Un hacker vinculado al Cártel de Sinaloa logró acceder a registros telefónicos de un funcionario del FBI y utilizó el sistema de videovigilancia de la Ciudad de México para rastrear e identificar a informantes de la agencia estadounidense con el fin de asesinarlos, reveló el Departamento de Justicia de Estados Unidos.
La información salió a la luz durante una auditoría interna sobre el uso de tecnologías de vigilancia por parte del FBI, en un contexto de creciente acceso a datos personales, como historiales de llamadas, ubicaciones, viajes y grabaciones.

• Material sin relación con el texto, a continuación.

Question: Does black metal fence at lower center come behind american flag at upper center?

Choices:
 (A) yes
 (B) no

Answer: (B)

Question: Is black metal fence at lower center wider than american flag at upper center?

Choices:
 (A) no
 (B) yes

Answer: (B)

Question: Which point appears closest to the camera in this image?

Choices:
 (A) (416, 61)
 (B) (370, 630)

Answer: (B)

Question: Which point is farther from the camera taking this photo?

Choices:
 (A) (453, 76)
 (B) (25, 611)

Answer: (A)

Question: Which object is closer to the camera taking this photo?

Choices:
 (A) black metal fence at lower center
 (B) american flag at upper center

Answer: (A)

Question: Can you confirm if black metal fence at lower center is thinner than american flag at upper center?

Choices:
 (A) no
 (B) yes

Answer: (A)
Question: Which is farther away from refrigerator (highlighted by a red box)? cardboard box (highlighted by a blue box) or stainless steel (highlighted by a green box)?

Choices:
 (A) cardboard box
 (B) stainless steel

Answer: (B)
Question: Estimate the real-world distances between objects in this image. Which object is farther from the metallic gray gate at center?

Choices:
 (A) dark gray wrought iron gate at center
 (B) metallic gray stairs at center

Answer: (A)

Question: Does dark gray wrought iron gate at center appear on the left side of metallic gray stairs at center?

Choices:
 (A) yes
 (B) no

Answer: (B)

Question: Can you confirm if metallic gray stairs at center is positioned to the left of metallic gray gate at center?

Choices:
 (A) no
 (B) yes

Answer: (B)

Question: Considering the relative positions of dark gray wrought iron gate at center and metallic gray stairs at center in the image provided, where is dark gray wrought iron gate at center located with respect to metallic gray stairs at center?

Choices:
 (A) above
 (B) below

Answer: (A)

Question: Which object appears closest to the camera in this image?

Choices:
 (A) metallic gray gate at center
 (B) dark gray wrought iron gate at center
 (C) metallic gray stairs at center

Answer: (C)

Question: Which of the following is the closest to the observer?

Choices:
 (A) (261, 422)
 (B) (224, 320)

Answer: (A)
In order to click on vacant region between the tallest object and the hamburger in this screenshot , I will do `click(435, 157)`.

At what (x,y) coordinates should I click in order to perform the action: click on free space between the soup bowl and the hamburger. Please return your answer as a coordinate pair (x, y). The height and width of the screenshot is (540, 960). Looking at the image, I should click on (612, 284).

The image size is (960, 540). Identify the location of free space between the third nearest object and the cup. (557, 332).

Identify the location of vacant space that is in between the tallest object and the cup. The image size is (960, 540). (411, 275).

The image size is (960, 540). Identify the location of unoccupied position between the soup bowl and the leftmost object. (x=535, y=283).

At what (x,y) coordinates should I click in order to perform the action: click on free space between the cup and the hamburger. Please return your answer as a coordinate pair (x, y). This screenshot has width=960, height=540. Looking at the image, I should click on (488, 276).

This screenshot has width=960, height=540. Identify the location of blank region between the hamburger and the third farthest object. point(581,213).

De acuerdo con el informe, el hacker colaboraba con una célula del Cártel de Sinaloa vinculada a Joaquín “El Chapo” Guzmán, extraditado en 2017. A través del número telefónico de un agregado legal asistente del FBI en la embajada de EE. UU. en México, logró acceder a su geolocalización y a registros de llamadas, lo que permitió seguir sus movimientos.
Además, el sistema de cámaras de la CDMX fue utilizado para monitorear los desplazamientos del funcionario e identificar a las personas con las que mantenía contacto. Esta información habría sido empleada por el cártel para intimidar o eliminar a potenciales testigos o colaboradores.
Hasta el momento, ni el Departamento de Estado, ni el Departamento de Justicia, ni el propio FBI han emitido comentarios oficiales sobre el caso. Tampoco lo ha hecho la defensa legal de Guzmán Loera.
El caso pone en evidencia los desafíos crecientes que enfrentan las agencias de seguridad ante la expansión de la vigilancia tecnológica y la acumulación masiva de datos, especialmente en lo que respecta a la protección de informantes y colaboradores confidenciales.